No, I dont think so. I believe it was formulated in the 1980’s, when the Computational Theory of the Mind was the main theory, at least from what I heard.
Well a computer can say a word without really understanding all that it means, unlike me. I can say a word and know exactly all the things I mean by it.
Umm, perhaps you should read the argument and get to know it again. because Searle’s main point was not about language(though thats a large part of it) but understanding. He was trying to show that machines that are nothing but symbol manipulators have no real understanding, which I think he proves his point quite well.
I don’t see the distinction?

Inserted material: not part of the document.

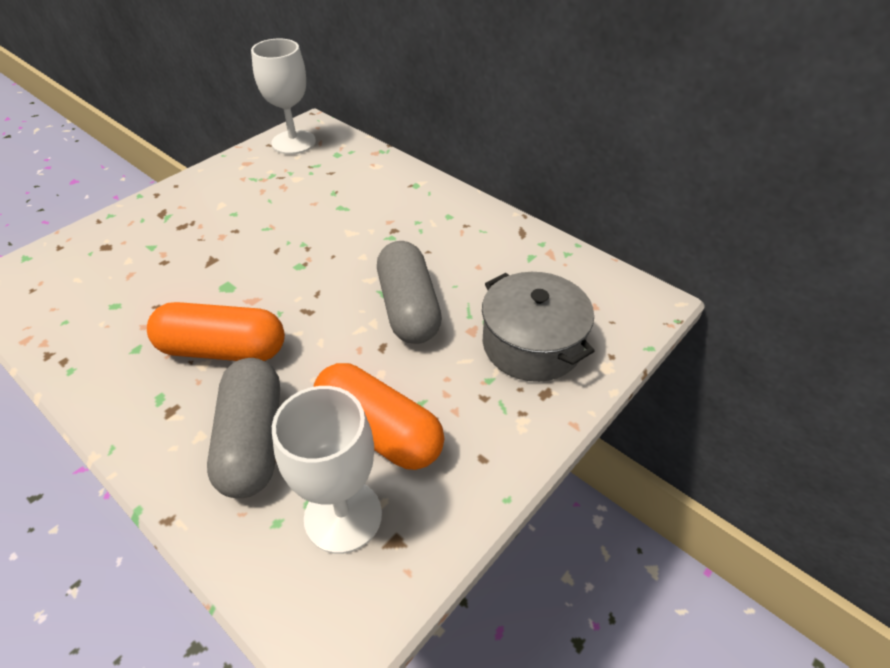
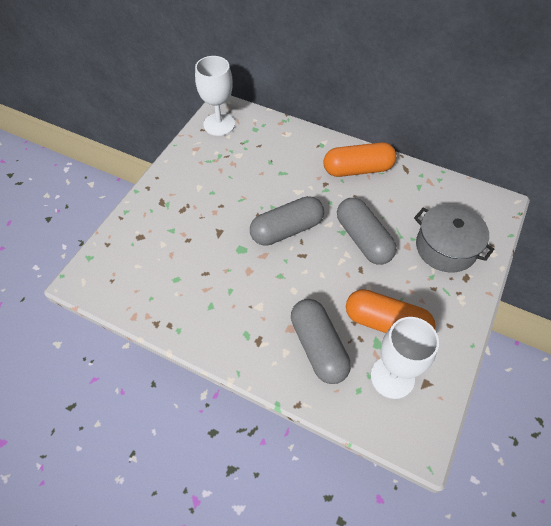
camera: 15 degrees left, 10 degrees up
orange capsule [147,302,285,361] -> orange capsule moved to [324,142,397,177]
none -> grey capsule [250,196,324,246]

Why is looking at a table any different from looking at a bunch of memory ‘tables’ and a bunch of ‘personality trait’ tables and using the two to come up with a response, as our mind may do?
Don’t get obsessed with the fact that Searle rather cheekily simplifies the computation that these ‘tables’ would have to do and leads the reader down the garden path of concluding that it would use a simple 2-D table to fool anyone into thinking someone understand’s chinese.
Don’t forget this chinese room will have to understand other stimuli than speech, it will have to be able to assess the local conditions in case a speaker asked them about the weather, or perhaps commented on a passing man/woman or asked the speaker’s opinion on a nearby object.
i was eventually trying to agree, matt. there is no difference between the chinese machine and a human. we dont magically ‘understand’ any more than the machine does. we just happen to have a much bigger table, with much smaller contents in each box than you would think of creating with a regular machine. luckily, our dna and our body automatically write up those tables for us in the first few decades of our lives. but its the same concept. everyones a robot.
And if you read people like Lacan, Deleuze, Blanchot, etc, you would have known that “understanding” (i.e. “sense”) cannot be separated from “language.”
Obw, you are correct in that i didn’t mention my “sources” for my argument, but that doesn’t invalidate it or make it less applicable. It was the way that i “understood” the argument in a wider range of philosophy and how i approached it. Nobody said i couldn’t do that.
The Chinese room experiment brings to our attention the crux of the argument for strong artificial intelligence. We have the appearance of sense - the symbols go in, they are organized with reference to the list of instructions and then they are sent out. Because we understand (or at least, those who read Chinese understand) the resulting sentence or phrase, one might be inclined to say that the machine has “made sense”.
Imagine the machine has a massive number of references in its “look-up table”. Imagine that it could supply coherent responses to every phrase I might ever offer to it. That may well be true one day of artificial intelligence. But I don’t think that any of us would agree that the machine has “understood”. It has recieved, referenced and responded, but it hasn’t felt the meaning of the words in the process. It has not equalled a human cognitive experience. It is not the dreamt of strong A.I.